Few of us have the time to read all of the journals that flood our mailboxes and computer screens. And no matter how committed we are to staying abreast of the biomedical literature, keeping up is a daunting task. Even if you subscribe to just 2 journals, that means reading at least 20 articles every 2 months. If you are a slow reader, like I am, it could take 20 to 30 minutes, or longer, to read a single report of original research. And if, on average, there were 20 articles per issue, it would take 6 to 10 hours to read all of the articles in each issue. That's an artificially low estimate, of course. How many of us, whether we're at the office or (more likely) at home, get through a single article without at least 3 interruptions?
Out of necessity, I've come to appreciate an approach that enables me to rapidly review a published article and decide whether it's worth spending 20 or 30 minutes, or more, to read in its entirety. I have taught this approach to my residents, and I'd like to share it with you now. At first it may feel like jumping to the middle of a story, but if you stick with it, I think you will find that it works.
First, read the title of the paper, and decide if the topic is something that interests you. Then, look at who wrote the paper, including their institutional affiliations and their financial and conflict of interest disclosures.
Next, if you're interested in reading further, go straight to the last sentence (or paragraph) of the introduction. This is where, by convention, the authors should state their hypothesis and aims, and summarize their methodology. Typical statements include “We undertook a retrospective cohort study to…” or “We undertook a randomized controlled trial to compare….”

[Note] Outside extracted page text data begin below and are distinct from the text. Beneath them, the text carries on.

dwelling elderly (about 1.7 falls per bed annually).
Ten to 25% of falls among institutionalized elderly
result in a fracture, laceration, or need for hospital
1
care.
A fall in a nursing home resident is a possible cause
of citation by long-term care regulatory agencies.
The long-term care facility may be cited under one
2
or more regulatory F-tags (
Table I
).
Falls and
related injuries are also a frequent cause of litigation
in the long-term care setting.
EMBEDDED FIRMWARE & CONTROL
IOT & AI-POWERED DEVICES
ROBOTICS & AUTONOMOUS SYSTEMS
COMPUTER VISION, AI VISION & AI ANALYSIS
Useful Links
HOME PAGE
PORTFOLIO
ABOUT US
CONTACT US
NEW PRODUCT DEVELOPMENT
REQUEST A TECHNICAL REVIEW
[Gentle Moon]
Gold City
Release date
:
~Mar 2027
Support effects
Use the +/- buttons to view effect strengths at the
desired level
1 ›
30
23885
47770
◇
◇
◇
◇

Then, move on to the figures and tables. If properly designed, these should convey all of the information required for you to determine for yourself the results of the investigation. And, based on these results, you should be able to come to your own conclusions about the investigation, without ever reading the abstract or final paragraph of the discussion section, where the authors usually state their conclusions. This step will be more time consuming, perhaps 2 to 3 full minutes, if there are a lot of figures and tables. But it will be worth every second.
Now, if things make sense, and important clinical variables are not missing (as depicted in the tables), read the methodology section and identify any flaw that could threaten the validity of the authors' conclusions. If a cohort study or case series was undertaken, for example, were the patients enrolled consecutively? If a comparison of therapies was undertaken, was treatment allocation done in a random fashion? Was the patient population adequately defined, and were the patients similar to those that you evaluate and treat on a daily basis? Was a valid foot-related health measurement used? Were the statistical analyses consistent with the type and distribution of the data? These and other details about the study's design should be identified (Table 1).
Table 1Some questions to ask about methodology and data analysis
|Element of the Investigation||Question|
|Aims||Was the primary aim of the investigation stated?|
|Were any secondary aims stated?|
|Patients/participants||For a cohort study or case series, were the patients enrolled consecutively?|
|Were inclusion and exclusion criteria defined?|
|Was the source of the patients/participants defined?|
|Was the month and year of the start and finish of the observation period defined?|
|Intervention||For a randomized controlled trial, was the method of randomization described?|
|Was treatment administered equally to all patients/participants?|
|Were all reasonably important clinical variables considered?|
|Outcomes||Was the outcome of interest clearly defined?|
|Were valid health measurements used, in particular subjective foot-related outcomes?|
|Exposures||Were all reasonably important demographic and risk factor variables considered?|
|Assessors||Were outcome assessors blind to the intervention?|
|For subjective outcomes, were the patients/participants blind to the intervention?|
|Statistical analyses||Were the data analyzed for distribution (normal curve or skewed) and independence?|
|Were appropriate methods used for continuous numeric and categorical data?|
|Figures and tables||For randomized controlled trials, is a flow diagram of the study included?|
|Is there a table depicting the descriptive results?|
|Is there a table depicting comparisons between treatment or outcome groups (such as the results of null hypothesis tests)?|
|Is there a table depicting the associations between independent variables and the outcomes (such as the results of univariate and multiple variable regression analyses)?|
Finally, read the paragraph in the discussion section that describes the authors' awareness of the limitations of the study, usually the penultimate paragraph. By this time, you will have already formed your own opinions as to the limitations of the study. If the authors (and peer reviewers and editors) have failed to identify overt threats to the validity of the investigation, then it could be difficult to justify reading further.
At this point you have enough information to satisfactorily understand most of the information conveyed in the article, and can even use the information in your decision making related to patient care. If you have an even greater interest in the topic, you may decide to spend another 10 to 15 minutes reading the entire article. This would be required if some element of the investigation remains unclear to you, or if you plan to cite the work in a subsequent publication, or discuss the article in journal club, or ask a specific question of the authors or the editor.
Using this approach, I estimate that even a long report of original research could be satisfactorily understood in less than 3 to 5 minutes. At the very least, you should know whether the article is worth reading in its entirety. The method that I have described is just one way to approach the matter, and each user of the medical literature is encouraged to find a way that works best on an individual basis.